A esto Peterson responde que el relativismo moral es inconsistente, ya que pregona que no hay más que una multiplicidad de relatos sin ninguna narrativa abarcadora que los contenga, como si esa afirmación no fuera, en sí misma, una narrativa abarcadora; por otra parte (sigue Peterson), somos incapaces de funcionar, incluso en el más elemental nivel cognitivo, de otro modo que en función de jerarquías de valor.
Evolucionamos para identificar lo deseable y lo indeseable, lo que puede matarnos y lo que nos ayuda a sobrevivir; y desde el momento en que existe esa jerarquía, no podemos evitar conceptualizar un bien supremo al que llamamos Dios.
Narraciones religiosas
Sin arredrarse, Peterson señala que regímenes oficialmente ateos como la Unión Soviética o los Jemeres Rojos tenían su propio horizonte trascendente en la forma del paraíso socialista y lo usaron con igual eficacia para justificar sus crímenes.
“Contra esto”, recuerda Peterson, “se escribió el tercero de los diez mandamientos: no tomarás el nombre del Señor en vano. Esto no significa simplemente no jurar, sino algo más profundo: es la prohibición de usurpar para tus propios intereses la autoridad divina”.
En sus discursos de cierre (en los varios debates que estos dos amigos han tenido), Harris suele decir que los relatos religiosos son intentos tempranos, y en sí admirables, para establecer verdades morales, pero que contienen demasiados elementos inmorales (como la aceptación, en el Antiguo Testamento, de la esclavitud y el genocidio) y que por eso necesitamos dejar atrás la infancia que representan las religiones y afirmarnos como adultos sobre principios racionales.

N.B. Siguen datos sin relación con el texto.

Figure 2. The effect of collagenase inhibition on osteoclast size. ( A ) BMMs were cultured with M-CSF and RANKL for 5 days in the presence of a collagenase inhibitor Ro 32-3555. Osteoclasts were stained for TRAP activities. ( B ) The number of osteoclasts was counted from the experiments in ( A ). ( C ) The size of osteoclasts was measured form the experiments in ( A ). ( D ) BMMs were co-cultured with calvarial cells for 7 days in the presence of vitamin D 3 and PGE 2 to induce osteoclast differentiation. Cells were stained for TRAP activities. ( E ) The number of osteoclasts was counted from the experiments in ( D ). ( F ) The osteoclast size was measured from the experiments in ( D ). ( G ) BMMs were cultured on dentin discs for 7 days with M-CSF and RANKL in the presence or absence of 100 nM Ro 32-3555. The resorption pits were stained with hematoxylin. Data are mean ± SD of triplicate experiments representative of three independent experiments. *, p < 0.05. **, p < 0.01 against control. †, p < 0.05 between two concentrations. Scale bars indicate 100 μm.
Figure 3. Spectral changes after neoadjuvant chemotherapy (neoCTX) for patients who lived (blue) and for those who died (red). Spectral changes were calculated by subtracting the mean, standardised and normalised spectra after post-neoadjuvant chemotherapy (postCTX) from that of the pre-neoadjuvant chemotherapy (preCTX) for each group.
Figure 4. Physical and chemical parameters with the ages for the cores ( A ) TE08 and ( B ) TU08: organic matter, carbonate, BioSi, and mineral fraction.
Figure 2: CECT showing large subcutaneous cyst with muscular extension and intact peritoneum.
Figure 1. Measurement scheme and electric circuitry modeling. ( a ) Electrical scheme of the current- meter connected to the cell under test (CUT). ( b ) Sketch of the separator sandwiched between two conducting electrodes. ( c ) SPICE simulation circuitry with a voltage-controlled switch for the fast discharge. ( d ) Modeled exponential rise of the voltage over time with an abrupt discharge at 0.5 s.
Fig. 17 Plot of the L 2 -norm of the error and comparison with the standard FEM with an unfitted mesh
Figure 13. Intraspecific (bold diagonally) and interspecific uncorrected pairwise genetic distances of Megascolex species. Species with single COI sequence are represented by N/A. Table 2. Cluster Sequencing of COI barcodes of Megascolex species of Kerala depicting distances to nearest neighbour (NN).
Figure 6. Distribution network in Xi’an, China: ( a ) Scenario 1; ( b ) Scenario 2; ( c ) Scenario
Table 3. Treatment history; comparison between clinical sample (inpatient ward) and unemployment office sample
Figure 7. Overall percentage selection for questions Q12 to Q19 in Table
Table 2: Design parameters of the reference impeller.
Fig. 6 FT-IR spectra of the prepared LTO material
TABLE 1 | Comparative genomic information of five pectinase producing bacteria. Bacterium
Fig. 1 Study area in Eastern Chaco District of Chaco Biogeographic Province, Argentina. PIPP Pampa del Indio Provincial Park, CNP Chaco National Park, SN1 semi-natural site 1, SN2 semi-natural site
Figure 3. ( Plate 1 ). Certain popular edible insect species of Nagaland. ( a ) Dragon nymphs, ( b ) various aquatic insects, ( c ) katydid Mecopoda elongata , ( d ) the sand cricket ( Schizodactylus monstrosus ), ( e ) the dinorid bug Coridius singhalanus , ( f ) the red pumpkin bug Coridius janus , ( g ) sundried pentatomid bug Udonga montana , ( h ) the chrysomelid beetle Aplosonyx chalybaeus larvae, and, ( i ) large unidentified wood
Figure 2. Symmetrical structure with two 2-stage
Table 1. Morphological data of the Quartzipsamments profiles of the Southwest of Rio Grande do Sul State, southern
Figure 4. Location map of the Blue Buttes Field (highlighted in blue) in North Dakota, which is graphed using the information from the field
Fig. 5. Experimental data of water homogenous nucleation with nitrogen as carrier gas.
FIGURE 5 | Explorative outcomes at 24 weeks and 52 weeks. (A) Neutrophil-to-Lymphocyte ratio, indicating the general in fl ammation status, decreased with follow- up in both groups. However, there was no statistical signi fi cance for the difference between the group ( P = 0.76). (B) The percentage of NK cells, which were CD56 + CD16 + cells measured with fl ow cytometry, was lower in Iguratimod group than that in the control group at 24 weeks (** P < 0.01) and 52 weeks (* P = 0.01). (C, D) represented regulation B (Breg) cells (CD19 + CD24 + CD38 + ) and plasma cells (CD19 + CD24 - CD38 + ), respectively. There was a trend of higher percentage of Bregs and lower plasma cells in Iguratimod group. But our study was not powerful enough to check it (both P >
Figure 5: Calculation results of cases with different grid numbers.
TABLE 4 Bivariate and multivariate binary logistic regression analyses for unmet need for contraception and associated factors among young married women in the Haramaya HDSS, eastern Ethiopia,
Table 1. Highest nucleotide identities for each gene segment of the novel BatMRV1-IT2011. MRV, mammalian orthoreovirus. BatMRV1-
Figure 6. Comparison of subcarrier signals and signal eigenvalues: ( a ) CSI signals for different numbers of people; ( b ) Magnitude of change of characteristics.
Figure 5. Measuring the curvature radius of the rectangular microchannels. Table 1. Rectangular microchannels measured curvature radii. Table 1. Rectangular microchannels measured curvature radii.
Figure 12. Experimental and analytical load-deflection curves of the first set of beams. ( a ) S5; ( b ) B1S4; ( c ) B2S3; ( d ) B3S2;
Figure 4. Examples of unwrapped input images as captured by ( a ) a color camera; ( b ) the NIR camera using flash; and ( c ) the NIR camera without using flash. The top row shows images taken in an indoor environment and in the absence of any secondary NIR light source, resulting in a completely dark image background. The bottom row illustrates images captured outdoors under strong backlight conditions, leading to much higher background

Por mi parte, me alegra vivir en una época que, aunque violenta y caótica, incluye los debates de Jordan Peterson y Sam Harris, esos dos inconfundibles representantes del pensamiento occidental que abordan las mismas cuestiones por los extremos opuestos de la abstracción y la narración.
Me gusta imaginarlos, discutiendo sosegadamente estas cuestiones capitales, mientras el mundo se incendia, conscientes de que sus palabras no frenarán las balas, pero sí de que del tema que debaten —la posibilidad de devolverle a Occidente un fundamento ético, y con eso el fin de su desorientación y su debilidad endémica— depende la supervivencia de nuestra civilización. Creo que yo también, como Richard Dawkins, empiezo a considerarme culturalmente judeocristiano, y a veces no estoy tan seguro del adverbio.